De façon générale, la nouvelle loi relative à l’organisation et à la transformation du système de santé a pour ambition de structurer les soins de ville, afin de maintenir les personnes à domicile et leur éviter de se rendre à l’hôpital. Dans ce contexte, les infirmières et infirmiers apparaissent comme l’un des rouages de cette impulsion, afin de favoriser les soins de proximité et améliorer la prise en charge des patients.

Certification et appui à la coordination

Désormais, la loi instaure une procédure de certification à échéances régulières, qui aura pour objectif de « maintenir les compétences et la qualité des pratiques ». Au départ, cela s’appelait la « recertification ».
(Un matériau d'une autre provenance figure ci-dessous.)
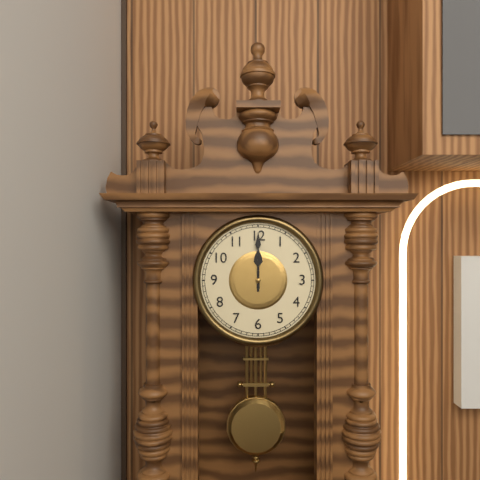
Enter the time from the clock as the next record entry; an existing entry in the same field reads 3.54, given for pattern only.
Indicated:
12.00
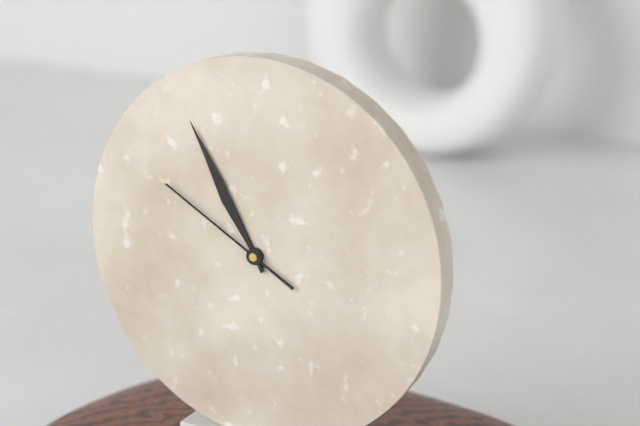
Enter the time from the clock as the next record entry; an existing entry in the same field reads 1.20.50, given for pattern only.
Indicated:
10.55.50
Concrètement, il s’agit du même principe que pour les médecins : tous les trois ans pour les infirmières et infirmiers (tous les ans pour les médecins), leurs compétences seront validées, et donc valorisées. Patrick Chamboredon, président de l’Ordre national des infirmiers, commente : « Cette disposition va dans le sens de la confiance mise au service des usagers. C’est un objet de valorisation qui permettra notamment de prendre en compte l’encadrement et les D.U, qui sont peu valorisés à l’heure actuelle ».

Les modalités d’application restent encore à construire. Seule petite crainte pour l’Ordre national des infirmiers, le fait que le texte qui se rapportera aux infirmières et aux infirmiers soit un placage directement du texte qui s’applique aux médecins. Cette procédure interviendra par voie d’ordonnance, d’ici 2021.

Par ailleurs, le « dispositif d’appui à la coordination » (DAC) aura pour objectif de remplacer les réseaux de santé, les PTA (Plateformes Territoriales d’Appui aux situations complexes) et les MAIA (Méthode d’Action pour l’Intégration des services d’aide et de soin dans le champ de l’Autonomie).
L’objectif est donc de fusionner en un seul les différents dispositifs qui existaient. Il assure la réponse globale aux demandes d’appui des professionnels, contribue avec d’autres acteurs et de façon coordonnée à la réponse aux besoins des personnes et de leurs aidants, participe à la coordination territoriale qui concourt à la structuration des parcours de santé.Les DAC disposent d’une gouvernance assurant la représentation équilibrée des acteurs des secteurs sociaux, médico-sociaux et sanitaires, et intègrent des représentants des usagers, du conseil départemental et des CPTS (Communautés Professionnelles Territoriales de Santé).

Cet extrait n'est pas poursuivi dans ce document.